傾斜地に建築するメリット・デメリットとは?
傾斜地に建築されている別荘は意外と多くあります。
傾斜地の魅力とあわせて、傾斜地に建築するメリット・デメリットなど知っておきたい基礎知識を解説します。
「傾斜地」とは?
傾斜地とは文字通り、傾斜している土地のことをいいます。
似たような言葉がいくつもありますが、まずは簡単にそれらの違いから解説します。
「がけ」「斜面」「法面」「擁壁」などとの違いは?
建築基準法では「がけ」という用語が用いられます。
また全国の自治体の中には、通称「がけ条例」と呼ばれるものが存在します。
一方、不動産関連の用語では「がけ」「がけ地」「傾斜地」「斜面」などいろいろな表現があります。

データ抜粋:
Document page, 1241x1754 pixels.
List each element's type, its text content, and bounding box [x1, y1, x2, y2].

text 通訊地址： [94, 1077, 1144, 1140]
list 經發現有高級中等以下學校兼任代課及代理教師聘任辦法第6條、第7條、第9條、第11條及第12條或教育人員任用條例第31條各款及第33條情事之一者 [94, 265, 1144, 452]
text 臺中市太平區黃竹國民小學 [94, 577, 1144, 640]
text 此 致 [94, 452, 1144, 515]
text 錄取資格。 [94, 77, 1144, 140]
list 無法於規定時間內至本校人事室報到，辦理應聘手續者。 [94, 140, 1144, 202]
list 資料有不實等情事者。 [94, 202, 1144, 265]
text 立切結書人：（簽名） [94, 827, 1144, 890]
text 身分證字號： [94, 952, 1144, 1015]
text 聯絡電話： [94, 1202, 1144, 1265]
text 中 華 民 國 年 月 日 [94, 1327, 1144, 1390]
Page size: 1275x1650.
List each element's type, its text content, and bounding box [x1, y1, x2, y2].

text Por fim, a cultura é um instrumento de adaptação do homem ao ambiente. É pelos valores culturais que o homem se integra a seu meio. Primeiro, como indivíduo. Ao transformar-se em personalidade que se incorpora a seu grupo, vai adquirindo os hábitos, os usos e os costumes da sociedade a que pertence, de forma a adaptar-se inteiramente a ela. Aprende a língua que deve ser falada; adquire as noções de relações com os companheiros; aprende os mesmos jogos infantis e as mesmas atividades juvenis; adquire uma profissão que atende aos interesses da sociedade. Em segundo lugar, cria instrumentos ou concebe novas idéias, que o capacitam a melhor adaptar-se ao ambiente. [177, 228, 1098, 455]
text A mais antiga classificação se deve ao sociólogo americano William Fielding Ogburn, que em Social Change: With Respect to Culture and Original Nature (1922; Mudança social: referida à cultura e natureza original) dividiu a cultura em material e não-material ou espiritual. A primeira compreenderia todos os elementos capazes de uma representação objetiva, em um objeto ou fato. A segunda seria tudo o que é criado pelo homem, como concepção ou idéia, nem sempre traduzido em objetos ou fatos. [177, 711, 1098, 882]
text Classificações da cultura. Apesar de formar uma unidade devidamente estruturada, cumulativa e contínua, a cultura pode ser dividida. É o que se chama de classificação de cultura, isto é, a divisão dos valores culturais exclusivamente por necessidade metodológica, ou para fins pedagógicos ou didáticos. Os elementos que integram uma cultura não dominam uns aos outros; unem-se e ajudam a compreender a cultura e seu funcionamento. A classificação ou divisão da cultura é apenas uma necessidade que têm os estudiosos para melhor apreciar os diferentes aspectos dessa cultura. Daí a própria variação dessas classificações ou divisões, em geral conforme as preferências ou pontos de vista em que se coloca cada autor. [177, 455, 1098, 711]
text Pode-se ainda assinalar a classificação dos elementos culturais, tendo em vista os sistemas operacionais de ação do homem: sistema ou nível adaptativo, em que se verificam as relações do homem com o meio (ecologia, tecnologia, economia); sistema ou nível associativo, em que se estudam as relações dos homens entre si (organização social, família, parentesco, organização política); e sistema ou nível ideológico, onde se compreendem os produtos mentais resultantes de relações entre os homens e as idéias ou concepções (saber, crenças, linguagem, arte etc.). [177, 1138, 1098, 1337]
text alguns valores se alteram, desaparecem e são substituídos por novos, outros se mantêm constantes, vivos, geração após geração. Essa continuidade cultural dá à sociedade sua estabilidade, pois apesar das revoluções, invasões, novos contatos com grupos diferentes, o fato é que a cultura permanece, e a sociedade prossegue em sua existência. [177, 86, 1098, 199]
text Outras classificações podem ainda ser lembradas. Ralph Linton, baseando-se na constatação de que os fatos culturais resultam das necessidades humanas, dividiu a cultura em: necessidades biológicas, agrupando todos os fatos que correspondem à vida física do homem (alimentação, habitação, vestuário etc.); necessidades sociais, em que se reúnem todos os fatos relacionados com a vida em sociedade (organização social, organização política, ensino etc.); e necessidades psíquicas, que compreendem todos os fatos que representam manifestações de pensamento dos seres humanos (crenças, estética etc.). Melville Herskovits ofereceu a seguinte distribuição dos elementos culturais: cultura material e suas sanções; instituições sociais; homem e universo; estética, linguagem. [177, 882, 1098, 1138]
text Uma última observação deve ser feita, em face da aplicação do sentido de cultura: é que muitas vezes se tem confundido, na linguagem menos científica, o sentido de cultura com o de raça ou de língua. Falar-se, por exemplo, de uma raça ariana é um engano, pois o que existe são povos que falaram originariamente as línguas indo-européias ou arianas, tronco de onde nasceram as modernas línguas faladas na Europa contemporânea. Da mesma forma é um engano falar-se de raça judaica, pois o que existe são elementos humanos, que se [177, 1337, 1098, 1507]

課題内容: 本文の「傾斜地に建築するメリット・デメリットとは?」から「建築基準法では「がけ」という用語が用いられます。」までの箇所を、一字一句違えずに打ち直すこと。 一覧はこの作業には関係しない。

最終解答:
傾斜地に建築するメリット・デメリットとは?
傾斜地に建築されている別荘は意外と多くあります。
傾斜地の魅力とあわせて、傾斜地に建築するメリット・デメリットなど知っておきたい基礎知識を解説します。
「傾斜地」とは?
傾斜地とは文字通り、傾斜している土地のことをいいます。
似たような言葉がいくつもありますが、まずは簡単にそれらの違いから解説します。
「がけ」「斜面」「法面」「擁壁」などとの違いは?
建築基準法では「がけ」という用語が用いられます。